In thinking about free will, we therefore need to sharply distinguish two intuitions about our decisions: their fundamental indeterminacy (a dubious idea) and their autonomy (a respectable notion). Our brain states are clearly not uncaused and do not escape the laws of physics—nothing does. But our decisions are genuinely free whenever they are based on a conscious deliberation that proceeds autonomously, without any impediment, carefully weighting the pros and cons before committing to a course of action. When this occurs, we are correct in speaking of a voluntary decision—even if it is, of course, ultimately caused by our genes, our life history, and the value functions they have inscribed in our neuronal circuits. Because of fluctuations in spontaneous brain activity, our decisions may remain unpredictable, even to us. Yet this unpredictability is not a defining feature of free will; nor should it be confused with absolute indeterminacy. What counts is the autonomous decision making.

In my opinion, a machine with free will is therefore not a contradiction in terms, just a shorthand description of what we are. I have no problem imagining an artificial device capable of willfully deciding on its course of action. Even if our brain architecture were fully deterministic, as a computer simulation might be, it would still be legitimate to say that it exercises a form of free will. Whenever a neuronal architecture exhibits autonomy and deliberation, we are right in calling it “a free mind”—and once we reverse-engineer it, we will learn to mimic it in artificial machines.

In brief, neither qualia nor free will seems to pose a serious philosophical problem for the concept of a conscious machine. Reaching the end of our journey into consciousness and the brain, we realize how carefully we should treat our intuitions of what a complex neuronal machinery can achieve. The richness of information processing that an evolved network of sixteen billion cortical neurons provides lies beyond our current imagination. Our neuronal states ceaselessly fluctuate in a partially autonomous manner, creating an inner world of personal thoughts. Even when confronted with identical sensory inputs, they react differently depending on our mood, goals, and memories. Our conscious neuronal codes also vary from brain to brain. Although we all share the same overall inventory of neurons coding for color, shape, or movement, their detailed organization results from a long developmental process that sculpts each of our brains differently, ceaselessly selecting and eliminating synapses to create our unique personalities.

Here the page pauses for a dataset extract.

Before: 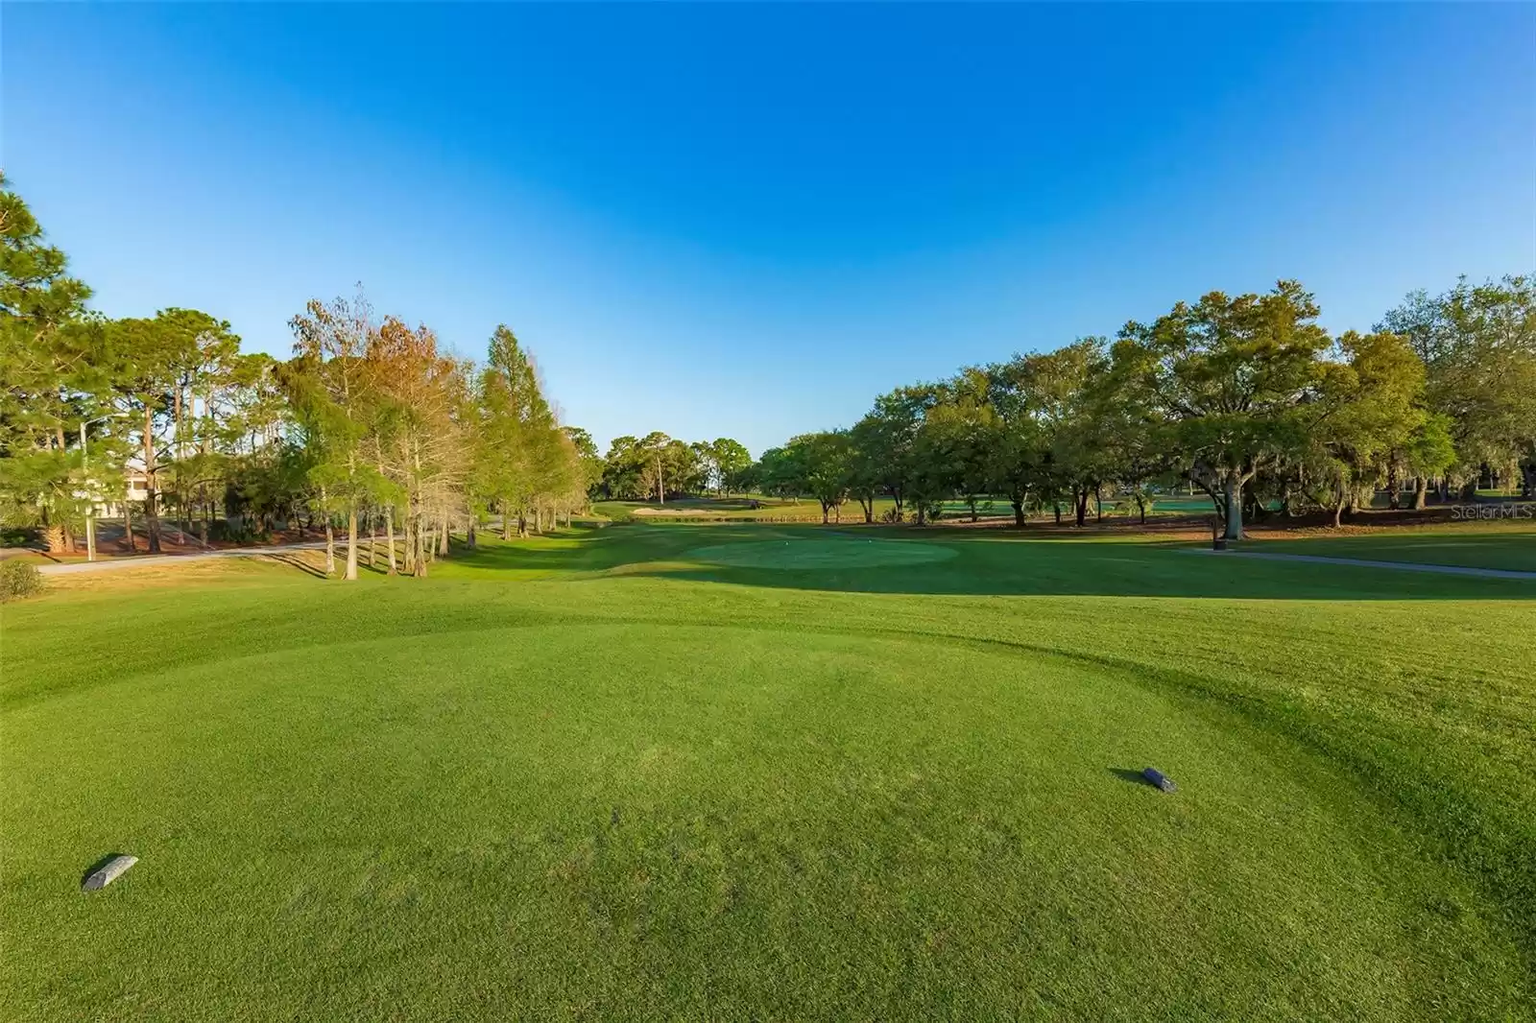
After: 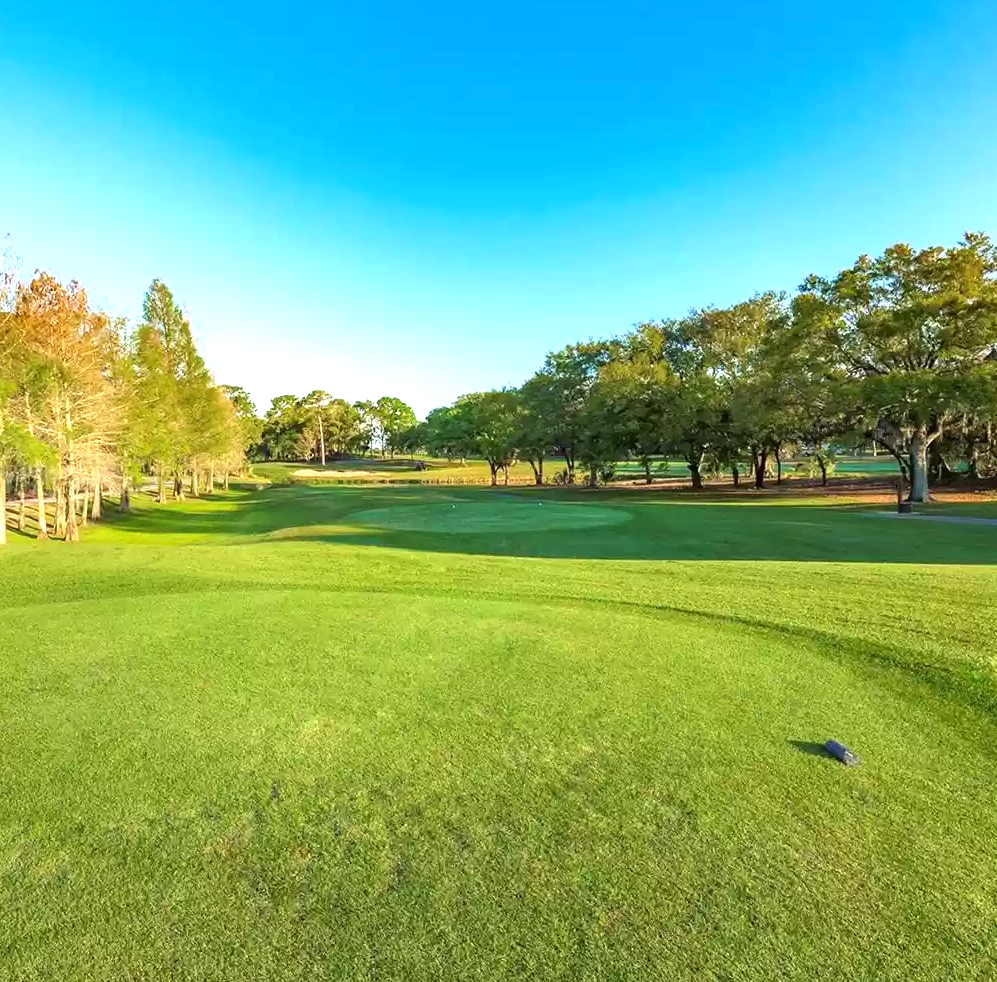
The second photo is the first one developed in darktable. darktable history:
exposure: exposure 1 EV, compensate highlight preservation false
crop and rotate: left 22.918%, top 5.629%, right 14.711%, bottom 2.247%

The neuronal code that results from this crossing of genetic rules, past experiences, and chance encounters is unique to each moment and to each person. Its immense number of states creates a rich world of inner representations, linked to the environment but not imposed by it. Subjective feelings of pain, beauty, lust, or regret correspond to stable neuronal attractors in this dynamic landscape. They are inherently subjective, because the dynamics of the brain embed its present inputs into a tapestry of past memories and future goals, thus adding a layer of personal experience to raw sensory inputs.

What emerges is a “remembered present,”76 a personalized cipher of the here and now, thickened with lingering memories and anticipated forecasts, and constantly projecting a first-person perspective on its environment: a conscious inner world.

This exquisite biological machinery is clicking right now inside your brain. As you close this book to ponder your own existence, ignited assemblies of neurons literally make up your mind.